À faire =>
- A) Reproduisez à l'identique le passage de l'extrait à lire qui commence par les mots « La stratégie philanthropique » et s'achève sur « les plus difficiles. ».
- B) D'après l'extrait à lire, pourquoi la stratégie philanthropique d'Epic devient-elle encore plus fondamentale en temps de crise ? Répondez en une à trois phrases.

Extrait à lire =>
•••

En interne, la transition numérique s’est accélérée. Quel impact sur le rapport qu’entretiennent les entreprises avec leurs salariés ?
Je pense qu’il y a eu une prise de conscience que l’humain est essentiel et doit retrouver une place centrale au sein de l’entreprise. Et l’humain a besoin de sens. Particulièrement
dans ce contexte, nous avons tous besoin d’apporter notre pierre à l’édifice. Il est donc important de le prendre en compte pour voir de quelle manière on peut permettre à chacun de trouver sa place. Chaque entreprise sera différente et décidera pour elle-même la meilleure manière de gérer ses collaborateurs et les outils dont ils ont besoin pour réussir. Le bon management c’est aussi être à l’écoute de ses équipes et rester flexible pour trouver des solutions qui leur permettent de travailler dans les bonnes conditions tout en limitant le stress et l’anxiété provoqués par la situation actuelle. Gérer ces différentes problématiques a été un travail quotidien pendant le confinement et l’est encore aujourd’hui : mes équipes ont dû s’adapter au télétravail et à un nouveau rythme… Ce n’est pas toujours évident. Les attentes et les projets ne sont pas forcément les mêmes qu’avant, et c’est normal. En tout cas, ce qui est certain, c’est que la santé mentale et physique des équipes doit rester une priorité pour le management. Le bon travail suivra.
Le don a-t-il encore de l’avenir dans la crise économique qui s’annonce ?
La stratégie philanthropique d’Epic s’avère encore plus fondamentale en temps de crise. Dans des situations d’urgence, il devient vital pour les organisations sociales de recevoir
des dons non fléchés – c’est-à-dire de l’argent disponible quand et où les besoins immédiats l’exigent, sans conditions. C’est ce que nous avons mis en place chez Epic depuis sa création, basée sur des années d’expérience et de recherche. Ce type de financement est indispensable aux organisations sociales pour survivre dans les situations les plus difficiles.

•••

Images de poses humaines avec coordonnées =>

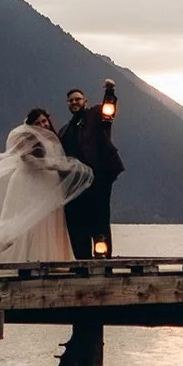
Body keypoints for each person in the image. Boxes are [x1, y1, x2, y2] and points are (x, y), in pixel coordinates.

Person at [0, 108, 93, 263]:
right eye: (38, 122)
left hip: (49, 185)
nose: (42, 124)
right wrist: (51, 165)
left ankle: (53, 259)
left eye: (44, 121)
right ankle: (30, 259)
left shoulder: (53, 139)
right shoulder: (26, 139)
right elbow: (26, 160)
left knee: (49, 222)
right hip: (32, 185)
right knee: (32, 222)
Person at [59, 80, 125, 258]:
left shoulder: (96, 116)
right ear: (67, 104)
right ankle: (82, 262)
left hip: (99, 178)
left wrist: (110, 91)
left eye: (77, 99)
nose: (74, 102)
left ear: (85, 101)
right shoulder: (65, 131)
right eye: (71, 100)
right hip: (75, 185)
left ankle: (102, 260)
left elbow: (108, 111)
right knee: (76, 221)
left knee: (100, 219)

•••

Réponses =>
- A)
La stratégie philanthropique d’Epic s’avère encore plus fondamentale en temps de crise. Dans des situations d’urgence, il devient vital pour les organisations sociales de recevoir
des dons non fléchés – c’est-à-dire de l’argent disponible quand et où les besoins immédiats l’exigent, sans conditions. C’est ce que nous avons mis en place chez Epic depuis sa création, basée sur des années d’expérience et de recherche. Ce type de financement est indispensable aux organisations sociales pour survivre dans les situations les plus difficiles.

- B) En situation d'urgence, les organisations sociales ont un besoin vital de dons non fléchés. Ce sont des sommes disponibles sans conditions, quand et où les besoins immédiats l'exigent. Ce type de financement leur est indispensable pour survivre dans les situations les plus difficiles.